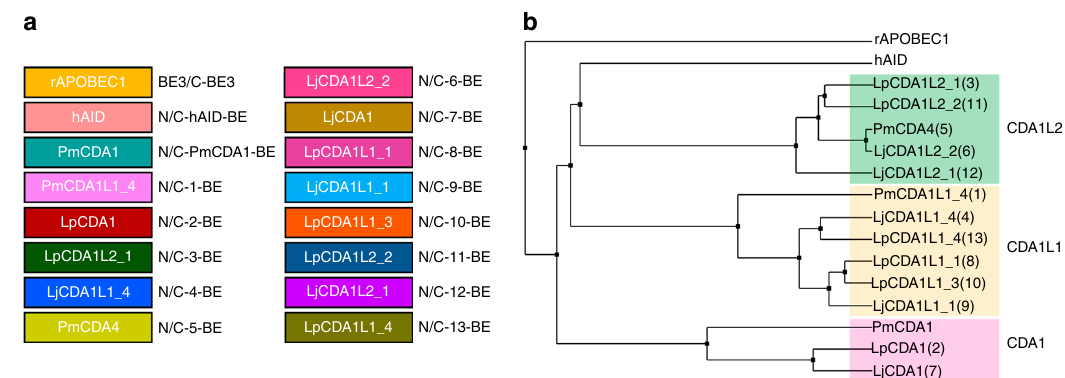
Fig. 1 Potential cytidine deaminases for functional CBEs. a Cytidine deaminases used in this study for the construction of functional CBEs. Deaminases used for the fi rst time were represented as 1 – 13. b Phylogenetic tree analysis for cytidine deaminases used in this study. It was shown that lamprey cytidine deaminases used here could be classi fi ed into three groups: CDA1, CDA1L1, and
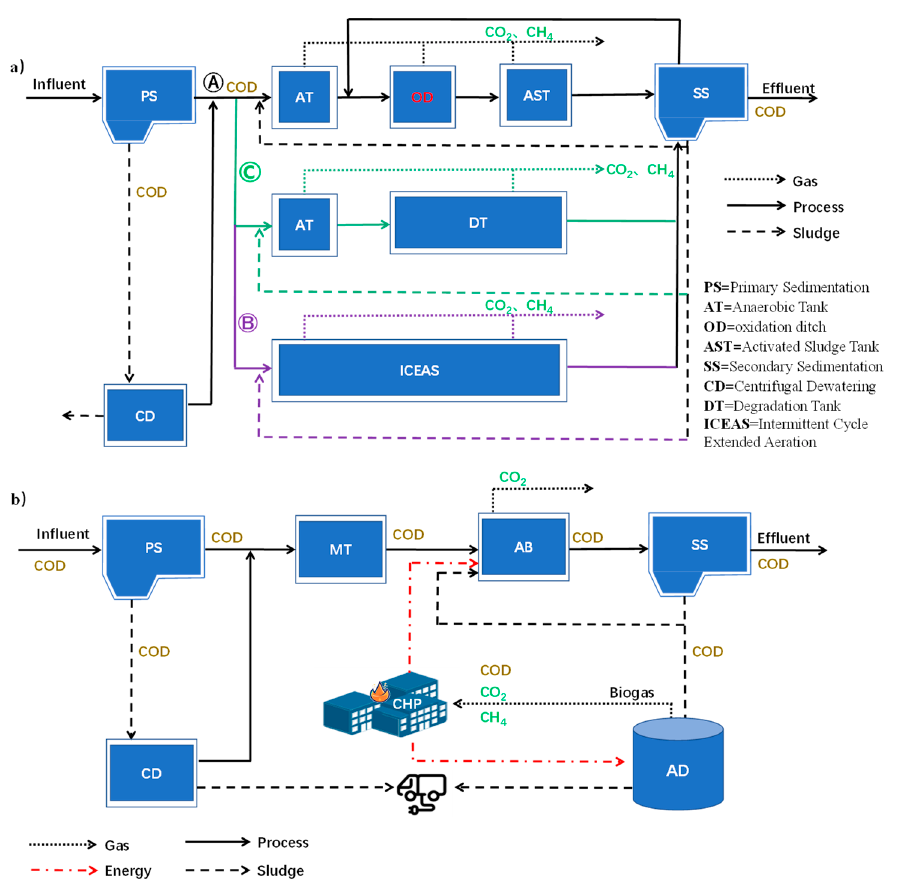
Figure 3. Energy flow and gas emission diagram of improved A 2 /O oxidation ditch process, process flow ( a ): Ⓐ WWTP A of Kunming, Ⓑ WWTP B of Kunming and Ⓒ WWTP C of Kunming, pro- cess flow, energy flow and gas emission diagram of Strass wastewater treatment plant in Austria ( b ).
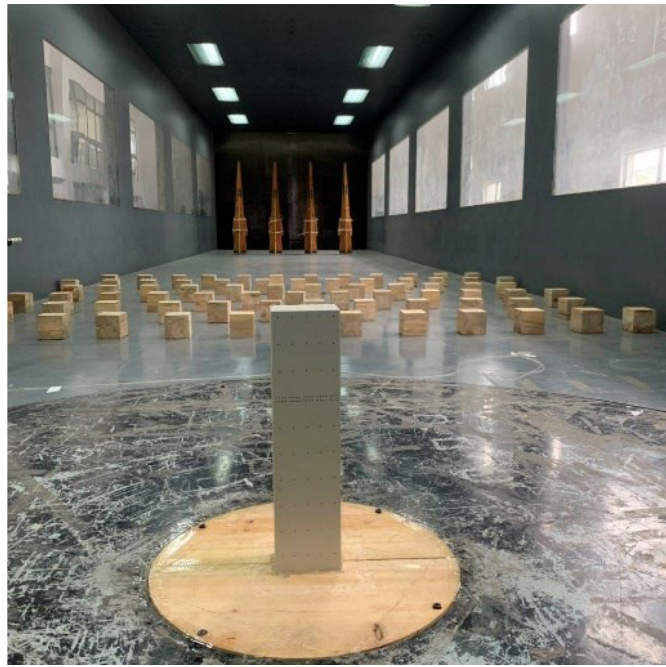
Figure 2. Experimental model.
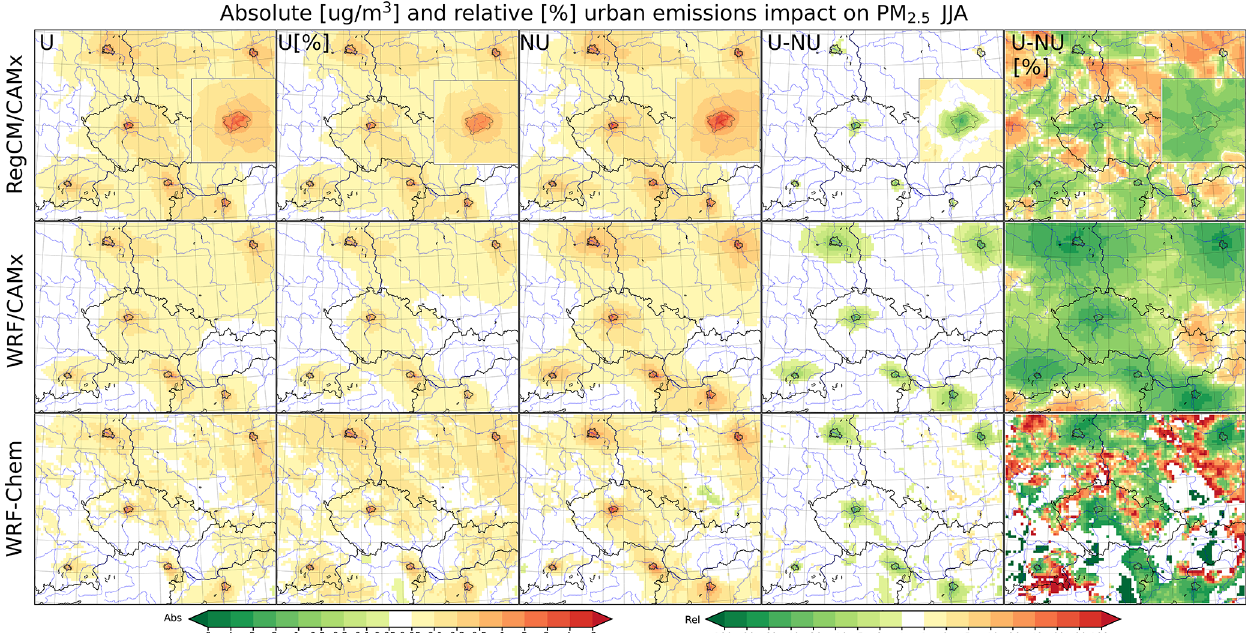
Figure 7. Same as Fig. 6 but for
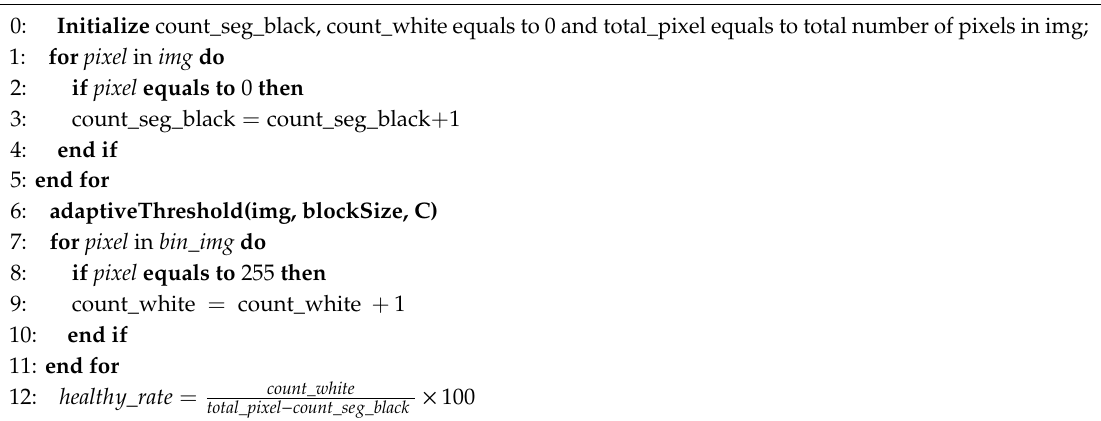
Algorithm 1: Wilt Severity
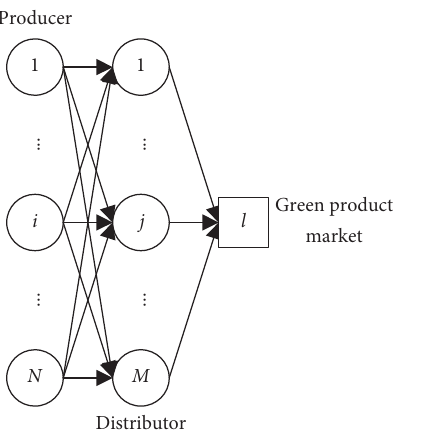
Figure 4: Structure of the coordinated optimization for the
........
Requirement
Repeat the exact lines from the first line of the data through the line containing "Algorithm 1: Wilt Severity". Nothing else, no pictures.

Exercise output
Fig. 1 Potential cytidine deaminases for functional CBEs. a Cytidine deaminases used in this study for the construction of functional CBEs. Deaminases used for the fi rst time were represented as 1 – 13. b Phylogenetic tree analysis for cytidine deaminases used in this study. It was shown that lamprey cytidine deaminases used here could be classi fi ed into three groups: CDA1, CDA1L1, and
Figure 3. Energy flow and gas emission diagram of improved A 2 /O oxidation ditch process, process flow ( a ): Ⓐ WWTP A of Kunming, Ⓑ WWTP B of Kunming and Ⓒ WWTP C of Kunming, pro- cess flow, energy flow and gas emission diagram of Strass wastewater treatment plant in Austria ( b ).
Figure 2. Experimental model.
Figure 7. Same as Fig. 6 but for
Algorithm 1: Wilt Severity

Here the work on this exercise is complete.